BEGIN
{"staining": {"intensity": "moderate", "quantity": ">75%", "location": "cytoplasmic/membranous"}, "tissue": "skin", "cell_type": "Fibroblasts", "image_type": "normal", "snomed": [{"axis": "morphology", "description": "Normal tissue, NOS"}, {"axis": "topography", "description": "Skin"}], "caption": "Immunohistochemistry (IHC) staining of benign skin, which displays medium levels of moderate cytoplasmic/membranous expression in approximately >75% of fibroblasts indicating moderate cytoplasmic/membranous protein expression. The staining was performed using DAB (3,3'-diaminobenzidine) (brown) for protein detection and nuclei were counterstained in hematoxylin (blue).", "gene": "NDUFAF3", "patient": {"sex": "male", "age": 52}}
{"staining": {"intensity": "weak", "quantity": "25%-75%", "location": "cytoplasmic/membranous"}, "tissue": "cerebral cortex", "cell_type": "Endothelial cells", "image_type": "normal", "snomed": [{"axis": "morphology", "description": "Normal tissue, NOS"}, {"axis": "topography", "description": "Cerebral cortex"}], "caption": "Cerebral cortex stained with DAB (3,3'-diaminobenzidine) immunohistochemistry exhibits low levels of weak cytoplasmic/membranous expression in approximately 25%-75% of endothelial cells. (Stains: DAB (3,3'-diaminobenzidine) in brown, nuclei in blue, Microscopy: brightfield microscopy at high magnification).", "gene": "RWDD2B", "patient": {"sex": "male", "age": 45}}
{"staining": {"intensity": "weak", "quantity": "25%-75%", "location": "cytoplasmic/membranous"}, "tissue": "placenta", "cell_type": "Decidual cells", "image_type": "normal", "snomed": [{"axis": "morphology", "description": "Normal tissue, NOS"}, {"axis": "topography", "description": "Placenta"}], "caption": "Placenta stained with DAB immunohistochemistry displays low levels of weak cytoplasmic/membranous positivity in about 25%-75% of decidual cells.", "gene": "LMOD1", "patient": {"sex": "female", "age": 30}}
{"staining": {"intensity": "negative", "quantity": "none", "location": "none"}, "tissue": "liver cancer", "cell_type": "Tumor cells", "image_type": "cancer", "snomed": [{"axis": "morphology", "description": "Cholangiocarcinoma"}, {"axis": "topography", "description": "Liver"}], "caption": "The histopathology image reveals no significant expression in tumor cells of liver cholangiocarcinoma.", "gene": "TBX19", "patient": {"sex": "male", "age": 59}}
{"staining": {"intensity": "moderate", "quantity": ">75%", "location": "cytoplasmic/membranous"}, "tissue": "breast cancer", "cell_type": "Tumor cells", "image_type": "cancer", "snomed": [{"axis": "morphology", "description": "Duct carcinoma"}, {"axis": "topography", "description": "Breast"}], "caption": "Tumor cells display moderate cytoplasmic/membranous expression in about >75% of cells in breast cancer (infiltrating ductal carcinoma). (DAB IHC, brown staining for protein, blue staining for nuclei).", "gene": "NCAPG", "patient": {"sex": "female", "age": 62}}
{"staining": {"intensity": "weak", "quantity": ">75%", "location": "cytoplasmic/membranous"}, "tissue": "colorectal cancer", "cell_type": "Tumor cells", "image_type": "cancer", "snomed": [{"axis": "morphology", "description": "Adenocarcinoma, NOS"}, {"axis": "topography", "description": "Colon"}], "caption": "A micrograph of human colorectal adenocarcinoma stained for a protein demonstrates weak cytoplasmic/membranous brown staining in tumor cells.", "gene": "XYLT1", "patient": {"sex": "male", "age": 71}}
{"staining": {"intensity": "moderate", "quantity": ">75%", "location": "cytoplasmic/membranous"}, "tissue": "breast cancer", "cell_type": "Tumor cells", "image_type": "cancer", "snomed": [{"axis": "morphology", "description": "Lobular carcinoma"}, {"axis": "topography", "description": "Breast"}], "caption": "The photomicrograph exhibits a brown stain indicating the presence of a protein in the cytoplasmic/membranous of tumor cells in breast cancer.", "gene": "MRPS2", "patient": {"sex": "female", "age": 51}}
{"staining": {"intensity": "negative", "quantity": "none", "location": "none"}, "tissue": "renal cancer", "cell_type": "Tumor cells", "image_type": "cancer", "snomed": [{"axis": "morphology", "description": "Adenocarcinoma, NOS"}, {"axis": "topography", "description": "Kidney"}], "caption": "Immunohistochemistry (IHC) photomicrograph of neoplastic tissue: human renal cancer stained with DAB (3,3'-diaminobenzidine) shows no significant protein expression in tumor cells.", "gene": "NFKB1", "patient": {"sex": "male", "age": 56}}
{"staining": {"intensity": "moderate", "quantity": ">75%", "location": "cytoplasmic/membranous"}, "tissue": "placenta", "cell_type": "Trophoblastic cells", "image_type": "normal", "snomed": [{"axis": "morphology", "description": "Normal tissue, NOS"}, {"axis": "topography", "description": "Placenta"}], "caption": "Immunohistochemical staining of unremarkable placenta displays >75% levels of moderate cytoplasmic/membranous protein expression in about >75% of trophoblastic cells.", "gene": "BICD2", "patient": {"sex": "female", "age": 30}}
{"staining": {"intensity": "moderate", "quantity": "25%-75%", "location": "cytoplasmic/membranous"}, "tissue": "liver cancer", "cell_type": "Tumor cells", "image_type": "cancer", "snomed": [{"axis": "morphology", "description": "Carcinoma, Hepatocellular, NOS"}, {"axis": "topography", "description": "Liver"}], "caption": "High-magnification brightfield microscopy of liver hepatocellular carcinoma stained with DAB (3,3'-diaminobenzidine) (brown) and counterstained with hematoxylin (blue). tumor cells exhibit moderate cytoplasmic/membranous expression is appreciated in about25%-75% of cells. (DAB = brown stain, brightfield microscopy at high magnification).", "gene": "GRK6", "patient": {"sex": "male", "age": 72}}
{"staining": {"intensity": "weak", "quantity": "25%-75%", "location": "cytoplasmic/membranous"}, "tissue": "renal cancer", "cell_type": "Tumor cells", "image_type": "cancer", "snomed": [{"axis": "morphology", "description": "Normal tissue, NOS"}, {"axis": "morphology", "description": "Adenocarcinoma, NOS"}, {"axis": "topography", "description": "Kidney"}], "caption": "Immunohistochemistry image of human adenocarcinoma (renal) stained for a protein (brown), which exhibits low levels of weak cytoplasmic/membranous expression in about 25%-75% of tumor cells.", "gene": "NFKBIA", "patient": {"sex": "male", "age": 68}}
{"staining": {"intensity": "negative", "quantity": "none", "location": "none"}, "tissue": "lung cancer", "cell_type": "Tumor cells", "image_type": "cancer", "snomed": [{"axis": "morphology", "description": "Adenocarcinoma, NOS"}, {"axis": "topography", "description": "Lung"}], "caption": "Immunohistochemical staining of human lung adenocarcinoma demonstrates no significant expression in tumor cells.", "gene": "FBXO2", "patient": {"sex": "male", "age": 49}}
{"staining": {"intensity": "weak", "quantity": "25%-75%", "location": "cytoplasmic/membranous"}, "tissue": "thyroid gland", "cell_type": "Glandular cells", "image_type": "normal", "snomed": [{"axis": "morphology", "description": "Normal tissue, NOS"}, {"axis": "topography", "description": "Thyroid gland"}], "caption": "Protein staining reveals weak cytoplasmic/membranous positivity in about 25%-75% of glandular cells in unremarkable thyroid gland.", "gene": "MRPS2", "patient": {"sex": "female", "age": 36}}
END
| Activity |
With nothing left out, copy every record exactly.

| Output |
{"staining": {"intensity": "moderate", "quantity": ">75%", "location": "cytoplasmic/membranous"}, "tissue": "skin", "cell_type": "Fibroblasts", "image_type": "normal", "snomed": [{"axis": "morphology", "description": "Normal tissue, NOS"}, {"axis": "topography", "description": "Skin"}], "caption": "Immunohistochemistry (IHC) staining of benign skin, which displays medium levels of moderate cytoplasmic/membranous expression in approximately >75% of fibroblasts indicating moderate cytoplasmic/membranous protein expression. The staining was performed using DAB (3,3'-diaminobenzidine) (brown) for protein detection and nuclei were counterstained in hematoxylin (blue).", "gene": "NDUFAF3", "patient": {"sex": "male", "age": 52}}
{"staining": {"intensity": "weak", "quantity": "25%-75%", "location": "cytoplasmic/membranous"}, "tissue": "cerebral cortex", "cell_type": "Endothelial cells", "image_type": "normal", "snomed": [{"axis": "morphology", "description": "Normal tissue, NOS"}, {"axis": "topography", "description": "Cerebral cortex"}], "caption": "Cerebral cortex stained with DAB (3,3'-diaminobenzidine) immunohistochemistry exhibits low levels of weak cytoplasmic/membranous expression in approximately 25%-75% of endothelial cells. (Stains: DAB (3,3'-diaminobenzidine) in brown, nuclei in blue, Microscopy: brightfield microscopy at high magnification).", "gene": "RWDD2B", "patient": {"sex": "male", "age": 45}}
{"staining": {"intensity": "weak", "quantity": "25%-75%", "location": "cytoplasmic/membranous"}, "tissue": "placenta", "cell_type": "Decidual cells", "image_type": "normal", "snomed": [{"axis": "morphology", "description": "Normal tissue, NOS"}, {"axis": "topography", "description": "Placenta"}], "caption": "Placenta stained with DAB immunohistochemistry displays low levels of weak cytoplasmic/membranous positivity in about 25%-75% of decidual cells.", "gene": "LMOD1", "patient": {"sex": "female", "age": 30}}
{"staining": {"intensity": "negative", "quantity": "none", "location": "none"}, "tissue": "liver cancer", "cell_type": "Tumor cells", "image_type": "cancer", "snomed": [{"axis": "morphology", "description": "Cholangiocarcinoma"}, {"axis": "topography", "description": "Liver"}], "caption": "The histopathology image reveals no significant expression in tumor cells of liver cholangiocarcinoma.", "gene": "TBX19", "patient": {"sex": "male", "age": 59}}
{"staining": {"intensity": "moderate", "quantity": ">75%", "location": "cytoplasmic/membranous"}, "tissue": "breast cancer", "cell_type": "Tumor cells", "image_type": "cancer", "snomed": [{"axis": "morphology", "description": "Duct carcinoma"}, {"axis": "topography", "description": "Breast"}], "caption": "Tumor cells display moderate cytoplasmic/membranous expression in about >75% of cells in breast cancer (infiltrating ductal carcinoma). (DAB IHC, brown staining for protein, blue staining for nuclei).", "gene": "NCAPG", "patient": {"sex": "female", "age": 62}}
{"staining": {"intensity": "weak", "quantity": ">75%", "location": "cytoplasmic/membranous"}, "tissue": "colorectal cancer", "cell_type": "Tumor cells", "image_type": "cancer", "snomed": [{"axis": "morphology", "description": "Adenocarcinoma, NOS"}, {"axis": "topography", "description": "Colon"}], "caption": "A micrograph of human colorectal adenocarcinoma stained for a protein demonstrates weak cytoplasmic/membranous brown staining in tumor cells.", "gene": "XYLT1", "patient": {"sex": "male", "age": 71}}
{"staining": {"intensity": "moderate", "quantity": ">75%", "location": "cytoplasmic/membranous"}, "tissue": "breast cancer", "cell_type": "Tumor cells", "image_type": "cancer", "snomed": [{"axis": "morphology", "description": "Lobular carcinoma"}, {"axis": "topography", "description": "Breast"}], "caption": "The photomicrograph exhibits a brown stain indicating the presence of a protein in the cytoplasmic/membranous of tumor cells in breast cancer.", "gene": "MRPS2", "patient": {"sex": "female", "age": 51}}
{"staining": {"intensity": "negative", "quantity": "none", "location": "none"}, "tissue": "renal cancer", "cell_type": "Tumor cells", "image_type": "cancer", "snomed": [{"axis": "morphology", "description": "Adenocarcinoma, NOS"}, {"axis": "topography", "description": "Kidney"}], "caption": "Immunohistochemistry (IHC) photomicrograph of neoplastic tissue: human renal cancer stained with DAB (3,3'-diaminobenzidine) shows no significant protein expression in tumor cells.", "gene": "NFKB1", "patient": {"sex": "male", "age": 56}}
{"staining": {"intensity": "moderate", "quantity": ">75%", "location": "cytoplasmic/membranous"}, "tissue": "placenta", "cell_type": "Trophoblastic cells", "image_type": "normal", "snomed": [{"axis": "morphology", "description": "Normal tissue, NOS"}, {"axis": "topography", "description": "Placenta"}], "caption": "Immunohistochemical staining of unremarkable placenta displays >75% levels of moderate cytoplasmic/membranous protein expression in about >75% of trophoblastic cells.", "gene": "BICD2", "patient": {"sex": "female", "age": 30}}
{"staining": {"intensity": "moderate", "quantity": "25%-75%", "location": "cytoplasmic/membranous"}, "tissue": "liver cancer", "cell_type": "Tumor cells", "image_type": "cancer", "snomed": [{"axis": "morphology", "description": "Carcinoma, Hepatocellular, NOS"}, {"axis": "topography", "description": "Liver"}], "caption": "High-magnification brightfield microscopy of liver hepatocellular carcinoma stained with DAB (3,3'-diaminobenzidine) (brown) and counterstained with hematoxylin (blue). tumor cells exhibit moderate cytoplasmic/membranous expression is appreciated in about25%-75% of cells. (DAB = brown stain, brightfield microscopy at high magnification).", "gene": "GRK6", "patient": {"sex": "male", "age": 72}}
{"staining": {"intensity": "weak", "quantity": "25%-75%", "location": "cytoplasmic/membranous"}, "tissue": "renal cancer", "cell_type": "Tumor cells", "image_type": "cancer", "snomed": [{"axis": "morphology", "description": "Normal tissue, NOS"}, {"axis": "morphology", "description": "Adenocarcinoma, NOS"}, {"axis": "topography", "description": "Kidney"}], "caption": "Immunohistochemistry image of human adenocarcinoma (renal) stained for a protein (brown), which exhibits low levels of weak cytoplasmic/membranous expression in about 25%-75% of tumor cells.", "gene": "NFKBIA", "patient": {"sex": "male", "age": 68}}
{"staining": {"intensity": "negative", "quantity": "none", "location": "none"}, "tissue": "lung cancer", "cell_type": "Tumor cells", "image_type": "cancer", "snomed": [{"axis": "morphology", "description": "Adenocarcinoma, NOS"}, {"axis": "topography", "description": "Lung"}], "caption": "Immunohistochemical staining of human lung adenocarcinoma demonstrates no significant expression in tumor cells.", "gene": "FBXO2", "patient": {"sex": "male", "age": 49}}
{"staining": {"intensity": "weak", "quantity": "25%-75%", "location": "cytoplasmic/membranous"}, "tissue": "thyroid gland", "cell_type": "Glandular cells", "image_type": "normal", "snomed": [{"axis": "morphology", "description": "Normal tissue, NOS"}, {"axis": "topography", "description": "Thyroid gland"}], "caption": "Protein staining reveals weak cytoplasmic/membranous positivity in about 25%-75% of glandular cells in unremarkable thyroid gland.", "gene": "MRPS2", "patient": {"sex": "female", "age": 36}}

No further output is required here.